Con il decreto del 17 luglio 2025 il Tribunale di Milano ha affrontato il tema della soppressione del Collegio sindacale di una Srl istituito su base volontaria, chiarendo che, una volta nominato, l’organo di controllo è integralmente assoggettato alla disciplina prevista per i sindaci delle società per azioni. Ne consegue che la successiva decisione assembleare di eliminarlo non costituisce una fattispecie autonoma, ma deve essere qualificata come una vera e propria revoca dei sindaci, con conseguente applicazione dell’art. 2400 c.c. e necessità dell’approvazione del Tribunale affinché la deliberazione acquisti efficacia.
Nel caso esaminato, la società, posta in liquidazione e venuta meno l’esigenza che aveva originariamente giustificato la nomina del Collegio sindacale, aveva deliberato la soppressione dell’organo al solo scopo di ridurre i costi di funzionamento. Il presidente del Collegio si era tuttavia opposto, evidenziando come la decisione fosse stata assunta mentre era pendente un procedimento di controllo giudiziale promosso dallo stesso organo di vigilanza a fronte di presunte gravi irregolarità gestionali.
Il Tribunale ha respinto la richiesta della società, osservando che la mera esigenza di contenimento dei costi non integra la giusta causa richiesta dall’art. 2400 c.c. per la revoca dei sindaci. Tale presupposto può infatti essere ravvisato esclusivamente in circostanze sopravvenute riconducibili alla persona del componente dell’organo di controllo o al suo operato, tali da compromettere il rapporto fiduciario con la società. Restano invece irrilevanti motivazioni attinenti a scelte organizzative, economiche o a un mutato apprezzamento dell’utilità dell’organo stesso.
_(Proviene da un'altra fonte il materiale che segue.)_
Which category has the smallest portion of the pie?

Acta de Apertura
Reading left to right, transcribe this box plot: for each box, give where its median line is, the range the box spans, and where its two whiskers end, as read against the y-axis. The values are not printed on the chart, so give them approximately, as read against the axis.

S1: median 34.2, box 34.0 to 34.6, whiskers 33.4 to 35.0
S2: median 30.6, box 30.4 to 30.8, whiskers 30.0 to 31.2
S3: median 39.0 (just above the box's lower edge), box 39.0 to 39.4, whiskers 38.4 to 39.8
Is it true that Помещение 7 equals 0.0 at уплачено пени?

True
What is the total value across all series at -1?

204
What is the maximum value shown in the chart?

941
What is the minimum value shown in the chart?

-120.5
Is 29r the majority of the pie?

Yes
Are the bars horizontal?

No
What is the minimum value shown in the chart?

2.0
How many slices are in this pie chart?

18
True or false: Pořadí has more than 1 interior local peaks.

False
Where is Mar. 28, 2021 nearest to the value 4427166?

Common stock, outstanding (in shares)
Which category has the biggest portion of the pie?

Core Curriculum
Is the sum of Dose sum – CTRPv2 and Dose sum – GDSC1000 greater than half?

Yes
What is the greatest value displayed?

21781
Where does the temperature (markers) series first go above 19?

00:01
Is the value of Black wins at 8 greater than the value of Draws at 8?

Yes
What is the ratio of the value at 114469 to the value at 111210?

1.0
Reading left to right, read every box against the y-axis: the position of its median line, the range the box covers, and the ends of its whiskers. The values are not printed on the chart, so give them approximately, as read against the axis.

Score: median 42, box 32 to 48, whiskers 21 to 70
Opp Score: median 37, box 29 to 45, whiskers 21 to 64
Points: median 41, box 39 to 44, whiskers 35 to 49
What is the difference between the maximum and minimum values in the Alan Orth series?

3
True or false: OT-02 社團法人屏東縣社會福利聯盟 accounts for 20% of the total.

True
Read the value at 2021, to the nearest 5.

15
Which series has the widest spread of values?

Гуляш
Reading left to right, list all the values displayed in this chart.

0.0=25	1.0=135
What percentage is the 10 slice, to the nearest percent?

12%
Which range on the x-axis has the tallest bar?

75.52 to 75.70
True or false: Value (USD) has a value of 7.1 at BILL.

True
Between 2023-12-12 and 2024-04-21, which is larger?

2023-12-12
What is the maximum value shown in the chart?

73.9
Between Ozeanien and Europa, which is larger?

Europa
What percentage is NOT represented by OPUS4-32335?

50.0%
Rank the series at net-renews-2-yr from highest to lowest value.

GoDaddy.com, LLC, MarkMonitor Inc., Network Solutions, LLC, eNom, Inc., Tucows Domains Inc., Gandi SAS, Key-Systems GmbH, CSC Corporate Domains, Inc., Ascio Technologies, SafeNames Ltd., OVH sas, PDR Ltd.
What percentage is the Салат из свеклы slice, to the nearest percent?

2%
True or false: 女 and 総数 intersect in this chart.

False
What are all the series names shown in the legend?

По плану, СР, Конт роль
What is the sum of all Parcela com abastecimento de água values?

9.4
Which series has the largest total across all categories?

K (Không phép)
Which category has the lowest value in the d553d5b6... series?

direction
La decisione ribadisce inoltre che, anche quando la nomina del Collegio sindacale non è imposta dalla legge, l’organo non può essere considerato una struttura superflua rispetto al revisore legale. Le rispettive funzioni sono infatti differenti e il Collegio dispone di poteri di vigilanza più ampi, tra i quali assume particolare rilievo la legittimazione a promuovere il controllo giudiziale sulla gestione societaria.
Proprio tale circostanza ha assunto valore decisivo nel caso concreto. La volontà dei soci di eliminare il Collegio sindacale durante la pendenza del procedimento di controllo è stata interpretata dal Tribunale come un tentativo di limitare l’attività dell’organo di vigilanza, piuttosto che come una genuina esigenza di razionalizzazione dei costi. Il provvedimento conferma pertanto che la revoca dei sindaci non può essere utilizzata quale strumento per incidere sull’autonomia dell’attività di controllo e che la verifica giudiziale della giusta causa rappresenta una garanzia essenziale a tutela dell’indipendenza dell’organo e, più in generale, della corretta governance societaria.